Zhang Joins Math Department
Brings Expertise in Statistical Properties of Stochastic Processes
Hongkun Zhang joined the University of Houston’s Department of Mathematics this fall as an associate professor. Her primary research field is statistical properties of stochastic processes generated by dynamical systems, including chaotic billiards. She is teaching a graduate course in Probability and Statistics.
“The theory of billiards has recently been developed to the point where it provides mathematical tools to address open problems in physics,” Zhang said. “My long-term research goal is to use the new tools developed in the theory of billiards to solve challenging problems arising in statistical mechanics and financial mathematics.”
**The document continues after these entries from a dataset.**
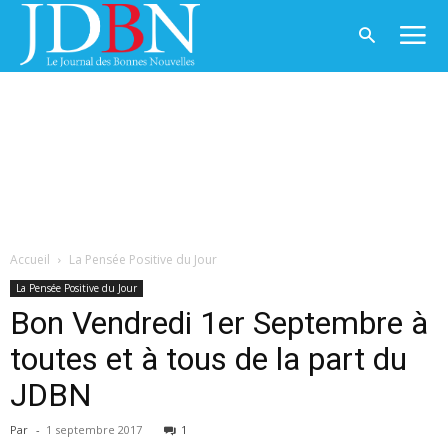
Accueil
La Pensée Positive du Jour
La Pensée Positive du Jour
Bon Vendredi 1er Septembre à
toutes et à tous de la part du
JDBN
Par
-
1 septembre 2017
1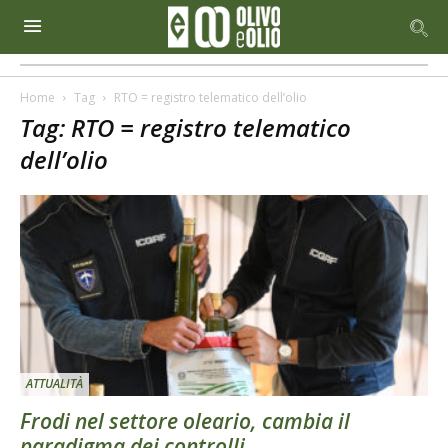
Home
Tag
RTO = registro telematico dell’olio
Tag: RTO = registro telematico
dell’olio
ATTUALITÀ
Frodi nel settore oleario, cambia il
paradigma dei controlli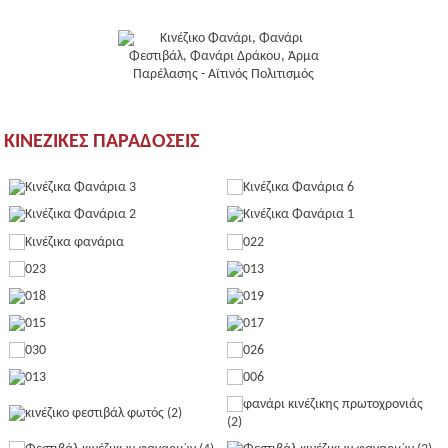
ΚΙΝΕΖΙΚΕΣ ΠΑΡΑΔΟΣΕΙΣ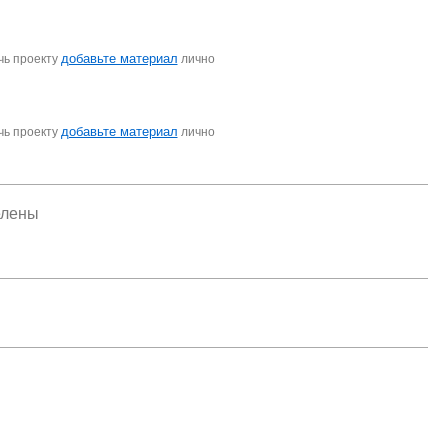
добавьте материал
чь проекту
лично
добавьте материал
чь проекту
лично
елены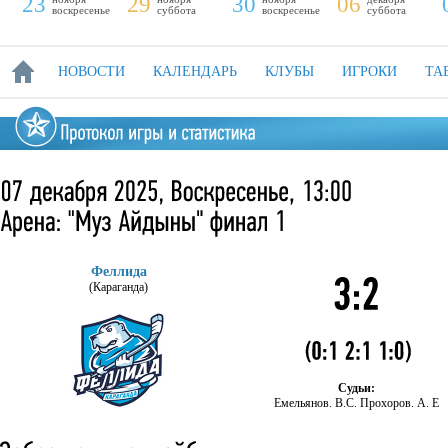
23
29
30
06
воскресенье
суббота
воскресенье
суббота
НОВОСТИ
КАЛЕНДАРЬ
КЛУБЫ
ИГРОКИ
ТА
Феллида
(Караганда)
Судьи:
Емельянов. В.С. Прохоров. А. Е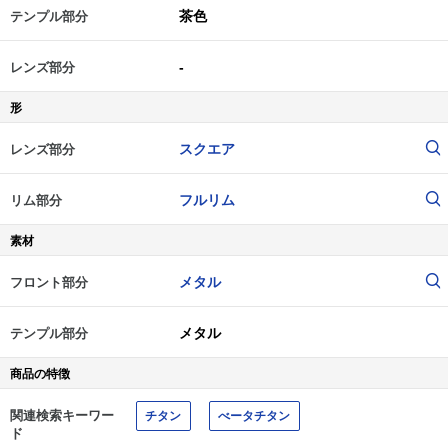
茶色
テンプル部分
-
レンズ部分
形
スクエア
レンズ部分
フルリム
リム部分
素材
メタル
フロント部分
メタル
テンプル部分
商品の特徴
関連検索キーワー
チタン
べータチタン
ド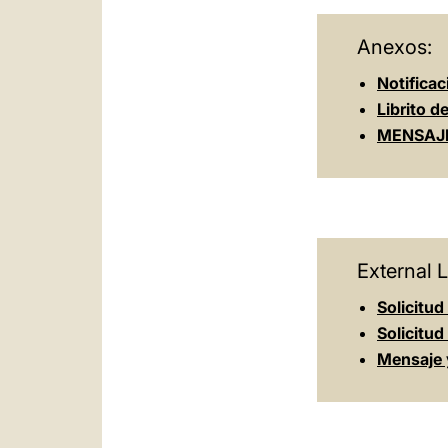
Anexos:
Notifica
Librito d
MENSAJE
External L
Solicitud
Solicitud 
Mensaje 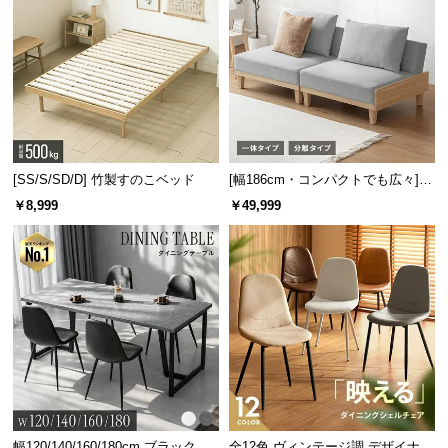
[SS/S/SD/D] 竹製すのこベッド
[幅186cm・コンパクトでも広々] 3
人掛けソファベッド リクライニン
￥8,999
￥49,999
グ 天然木フレーム 北欧
幅120/140/160/180cm ブラックフ
全12色 ヴィンテージ調 デザイナー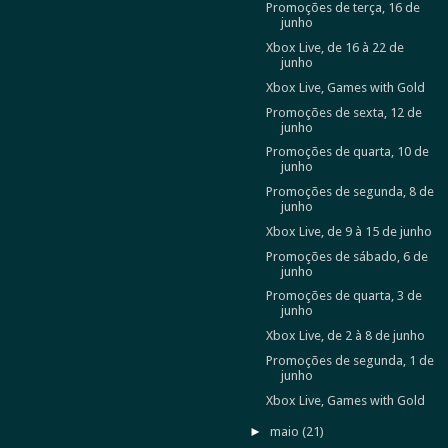
Promoções de terça, 16 de
junho
Xbox Live, de 16 à 22 de
junho
Xbox Live, Games with Gold
Promoções de sexta, 12 de
junho
Promoções de quarta, 10 de
junho
Promoções de segunda, 8 de
junho
Xbox Live, de 9 à 15 de junho
Promoções de sábado, 6 de
junho
Promoções de quarta, 3 de
junho
Xbox Live, de 2 à 8 de junho
Promoções de segunda, 1 de
junho
Xbox Live, Games with Gold
►
maio
(21)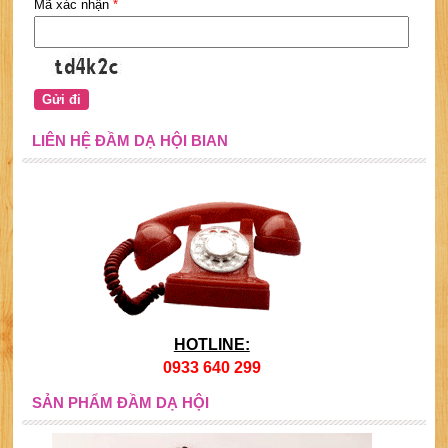
Mã xác nhận
*
LIÊN HỆ ĐẦM DẠ HỘI BIAN
HOTLINE:
0933 640 299
SẢN PHẨM ĐẦM DẠ HỘI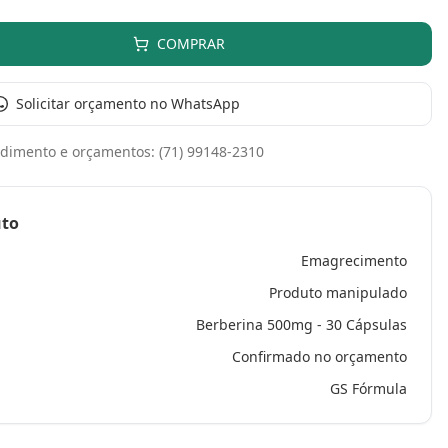
COMPRAR
Solicitar orçamento no WhatsApp
dimento e orçamentos:
(71) 99148-2310
uto
Emagrecimento
Produto manipulado
Berberina 500mg - 30 Cápsulas
Confirmado no orçamento
GS Fórmula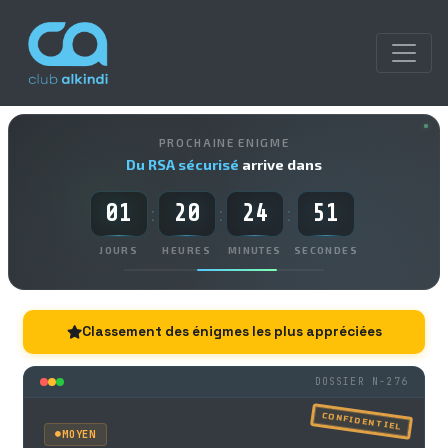
PROCHAINE ENIGME
Du RSA sécurisé
arrive dans
01
20
24
51
:
:
:
JOURS
HEURES
MINUTES
SECONDES
Classement des énigmes les plus appréciées
DOSSIER N-276
CONFIDENTIEL
MOYEN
Zhang currently holds a National Science Foundation CAREER Award that was awarded in 2012. The five-year, $400,000 award is for her project “The Nature of SRB Measures for Nonequilibrium Hyperbolic Systems.”
Through the project, Zhang seeks both a theoretical understanding and new ways to connect mathematical ideas to a variety of complex phenomena. The work, focusing on statistical properties for nonequilibrium billiards and properties of SRB measures and related physical laws, will use spectral analysis, coupling methods and other innovative approaches.
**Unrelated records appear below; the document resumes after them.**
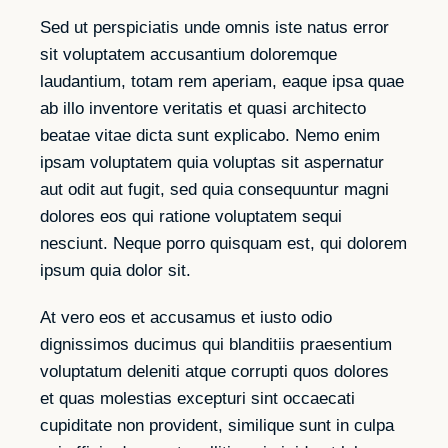
Sed ut perspiciatis unde omnis iste natus error
sit voluptatem accusantium doloremque
laudantium, totam rem aperiam, eaque ipsa quae
ab illo inventore veritatis et quasi architecto
beatae vitae dicta sunt explicabo. Nemo enim
ipsam voluptatem quia voluptas sit aspernatur
aut odit aut fugit, sed quia consequuntur magni
dolores eos qui ratione voluptatem sequi
nesciunt. Neque porro quisquam est, qui dolorem
ipsum quia dolor sit.
At vero eos et accusamus et iusto odio
dignissimos ducimus qui blanditiis praesentium
voluptatum deleniti atque corrupti quos dolores
et quas molestias excepturi sint occaecati
cupiditate non provident, similique sunt in culpa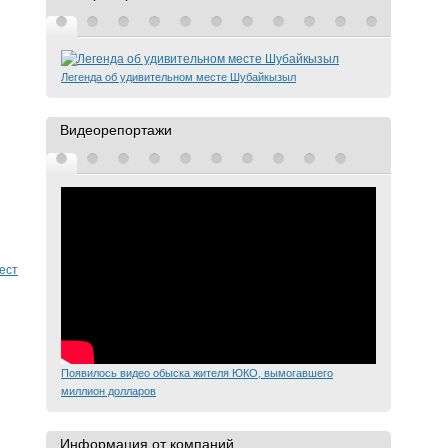
Легенда об удивительном месте Шубайкызыл
Видеорепортажи
ест
Появилось видео обыска жителя ЮКО, вымогавшего
миллион долларов
Информация от компаний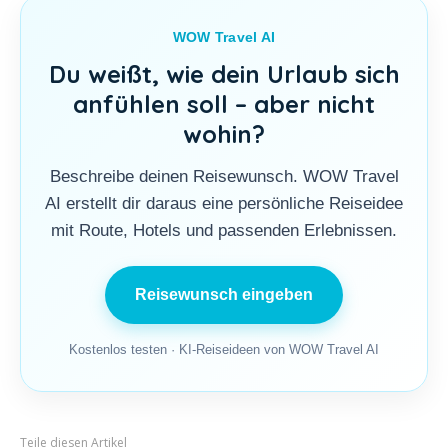
WOW Travel AI
Du weißt, wie dein Urlaub sich
anfühlen soll – aber nicht
wohin?
Beschreibe deinen Reisewunsch. WOW Travel
AI erstellt dir daraus eine persönliche Reiseidee
mit Route, Hotels und passenden Erlebnissen.
Reisewunsch eingeben
Kostenlos testen · KI-Reiseideen von WOW Travel AI
Teile diesen Artikel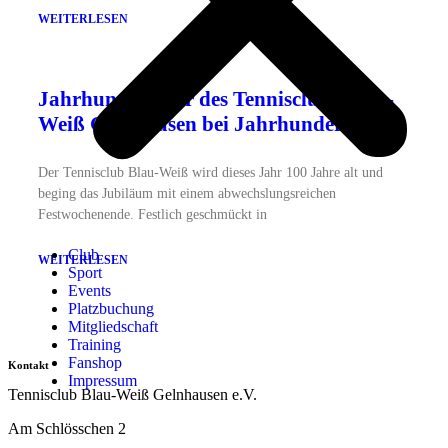
WEITERLESEN
Jahrhundertfeier des Tennisclubs Blau-
Weiß Gelnhausen bei Jahrhundertwetter
Der Tennisclub Blau-Weiß wird dieses Jahr 100 Jahre alt und
beging das Jubiläum mit einem abwechslungsreichen
Festwochenende. Festlich geschmückt in
Club
WEITERLESEN
Sport
Events
Platzbuchung
Mitgliedschaft
Training
Fanshop
Kontakt
Impressum
Tennisclub Blau-Weiß Gelnhausen e.V.
Am Schlösschen 2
Zhang’s research will address applied problems in physics, chemical engineering and other sciences.
“The theory of billiard systems provides excellent models or paradigms for understanding chaos and diffusion processes in nonequilibrium systems,” Zhang said. “Because the study of SRB measures and their asymptotic properties provides new insight into the nature of nonequilibrium steady states and transport phenomena, the research will greatly contribute to modern statistical physics.”
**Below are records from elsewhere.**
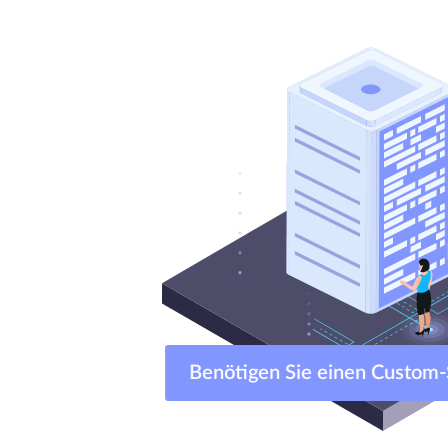
Benötigen Sie einen Cust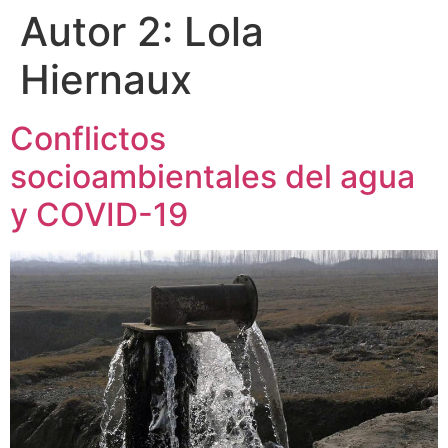
Autor 2:
Lola
Hiernaux
Conflictos
socioambientales del agua
y COVID-19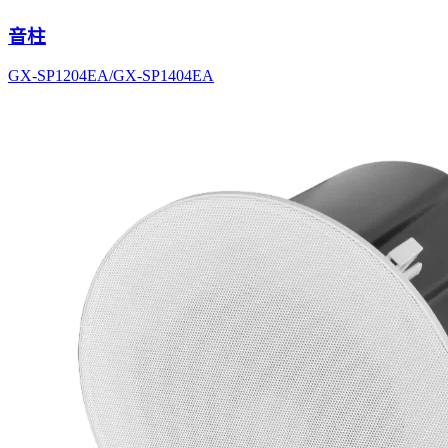
音柱
GX-SP1204EA/GX-SP1404EA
Zhang hopes to integrate her research into curriculum development, including new graduate-level topics courses on aspects of Stochastic Differential Equations and Machine Learning.
Prior to joining the UH faculty, Zhang served as an associate professor at University of Massachusetts Amherst. She received her bachelor’s degree from Inner Mongolia University and her Ph.D. in 2005 from the University of Alabama at Birmingham.